Is the machine therefore a workmate of yours? Artist as much as you are?
AI is my thinking brush. Much of what computers have generated came as a surprise: machine consciousness is generative. This is not to say that I ignore the critical implications of the new media. Machines are our mirrors, whoever we are reflect it, whatever the questions they answer us. We are responsible for the use we want to make of it. I want to focus on what good we can do: can AI help us to privilege diversity instead of individualism? Can we remember or learn better? I think negative thinking is much easier than being optimistic.
Another aspect that transpires is that the new figure of the artist is more collective than solitary. A work is born from co-creation with the machine but also from collaboration.
Taking a journey through something that doesn't yet exist requires a team. I think of my work as directing a film: I collaborate with intellectually, linguistically and culturally different minds. And this not only enriches the creative process but brings me closer to the dream of creating an art that can reach everyone: all ages, all origins and backgrounds. You can't carry on a dream like that in a self-centered way. Collaborating is the key to unlocking this inclusive language.
Your work gives a new dimension to the concept of "building". What is your relationship with space?
We are architects of perceptions, we want to design and build cultures, consciences, emotions. I don't just want to integrate media into built forms, I want to translate the logic of a new technology into spatial design. I then move on two levels: public art and immersive installations.
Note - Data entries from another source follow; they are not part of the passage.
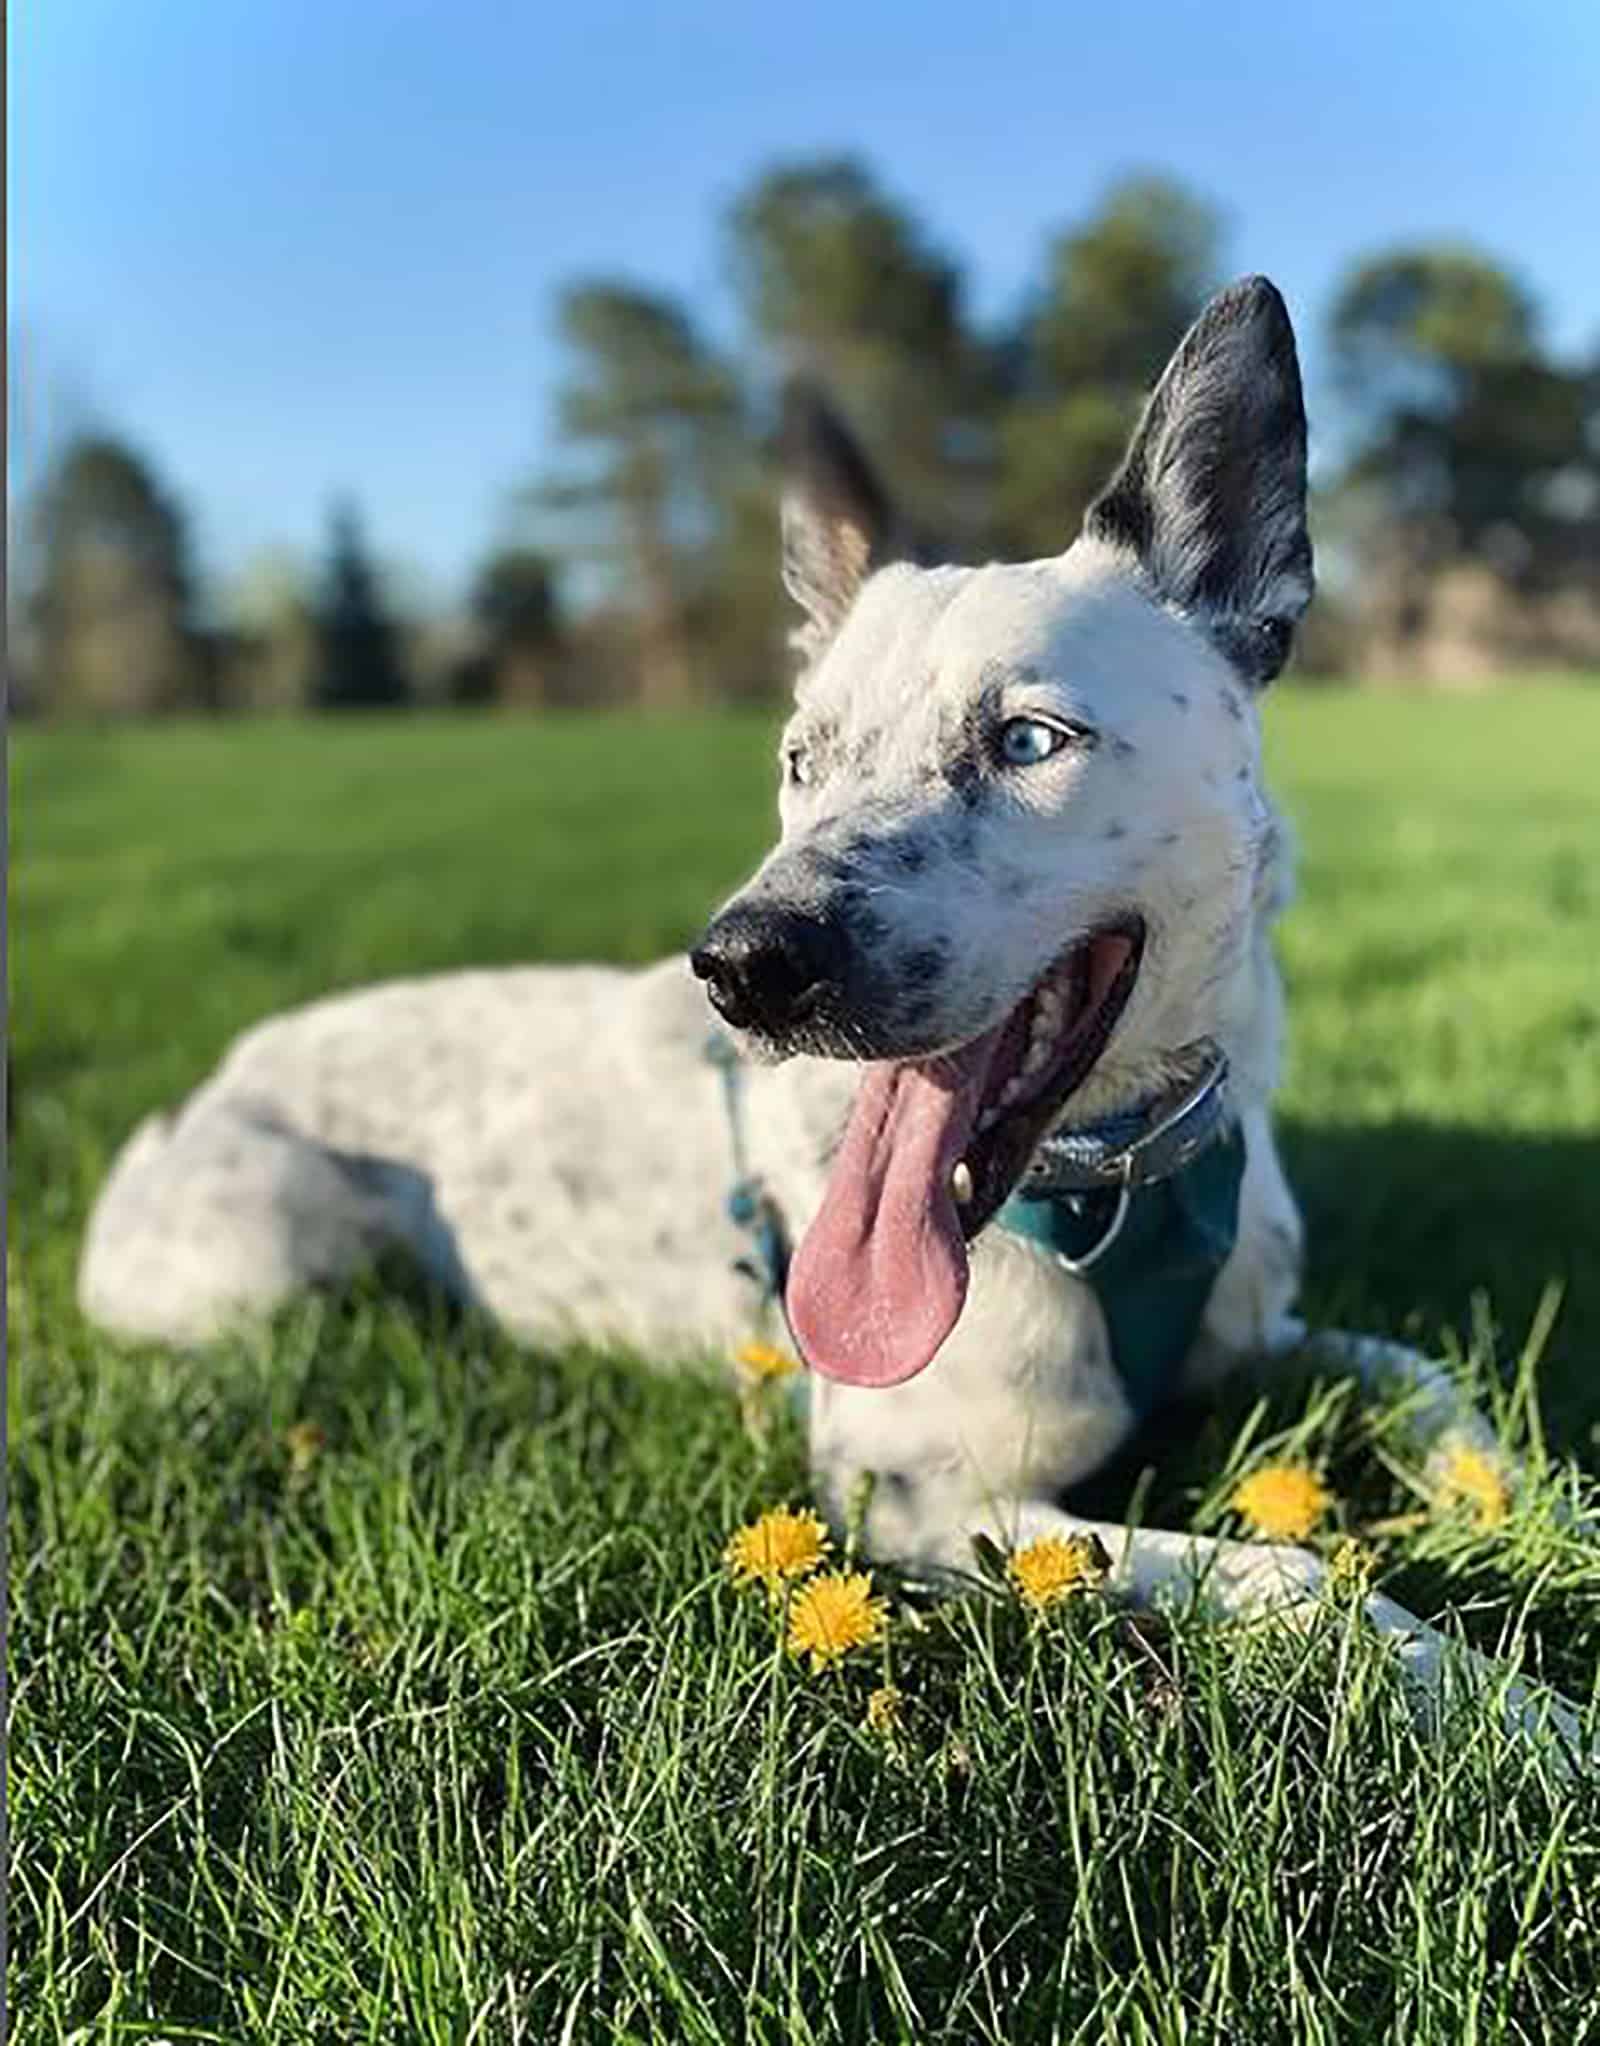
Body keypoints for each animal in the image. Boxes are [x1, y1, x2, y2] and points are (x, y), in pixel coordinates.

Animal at [81, 280, 1587, 1759]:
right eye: (801, 760)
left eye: (1027, 741)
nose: (744, 966)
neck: (1114, 1190)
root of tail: (213, 1077)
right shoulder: (932, 1499)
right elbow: (1296, 1569)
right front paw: (1504, 1705)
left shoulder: (1273, 1332)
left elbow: (1437, 1386)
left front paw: (1538, 1514)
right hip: (272, 1246)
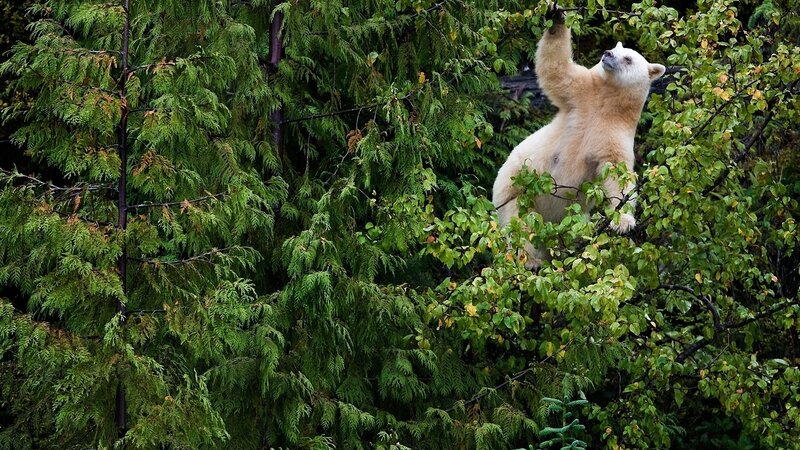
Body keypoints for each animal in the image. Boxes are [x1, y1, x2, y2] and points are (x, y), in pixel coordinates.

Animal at [492, 3, 665, 268]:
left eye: (628, 58)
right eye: (616, 48)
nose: (607, 53)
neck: (606, 102)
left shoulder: (615, 133)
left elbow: (617, 172)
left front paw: (623, 222)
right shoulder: (580, 95)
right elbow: (557, 71)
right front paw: (556, 16)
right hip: (513, 190)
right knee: (519, 223)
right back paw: (531, 260)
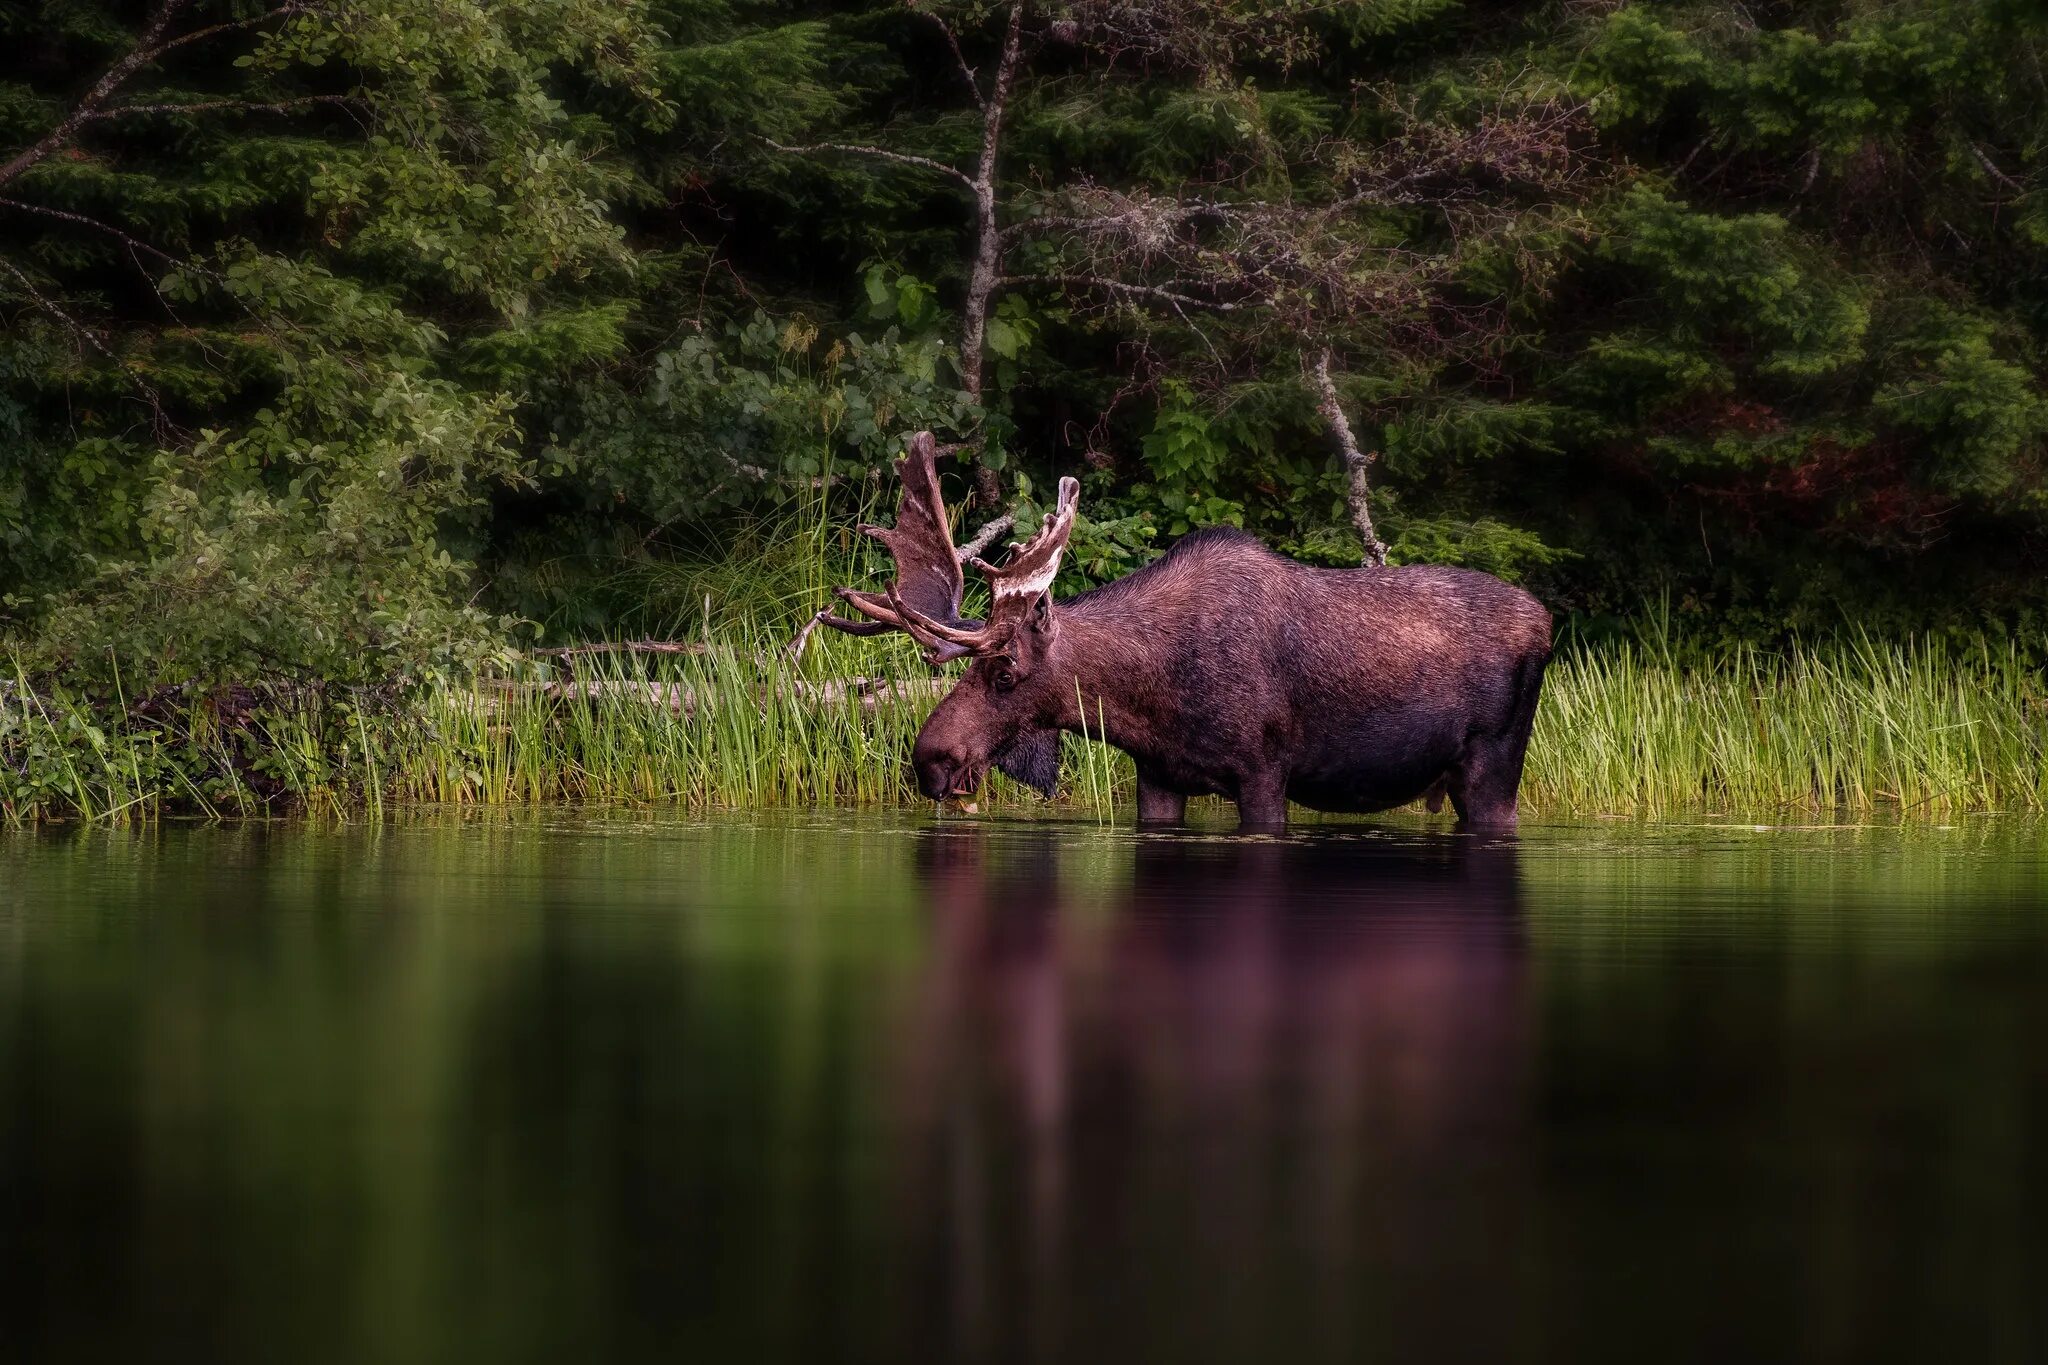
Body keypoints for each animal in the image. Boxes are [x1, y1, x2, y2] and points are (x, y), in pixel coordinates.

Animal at [806, 435, 1540, 834]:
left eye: (1005, 670)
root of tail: (1546, 618)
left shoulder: (1264, 770)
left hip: (1496, 765)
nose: (929, 760)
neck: (1148, 700)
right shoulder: (1158, 776)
Public art is a democratic action: there is no entrance door, there is no end or beginning, everyone can enjoy it. In the interior spaces what I am looking for is an immersive storytelling experience - not surprisingly, a book that continues to inspire me is Expanded Cinema by Gene Youngblood. AI manages to look at space in 1024 dimensions: I want to put the audience inside the work and make them perceive the invisible.
With Pladis: Data Universe you probed NASA's open source datasets, with Quantum Memories you shaped the intersection between Google AI Quantum Supremacy experiments, machine learning and the aesthetics of probability. At the Biennale you create a bridge between biological and neuronal structures and architectural space. What will your future be?
For me the crucial question is whether art can heal people. The work begun for the Biennale has involved numerous scientists - in particular Dr. Gökhan S. Hotamislig director of Harvard's Sabri Ülker Center for Metabolic Research and expert in the molecular and genetic basis of metabolic diseases. In the coming months we will continue the work of analyzing the more than 70 Terabytes of MRI brains of people from birth to nonagenarians. I hope that the union between art and science will help to better understand diseases: Alzheimer's, depression, dementia. I hope that experiences can be created that lead the public to perceive new dimensions of love and inclusion. In the near future I would like to augment hope.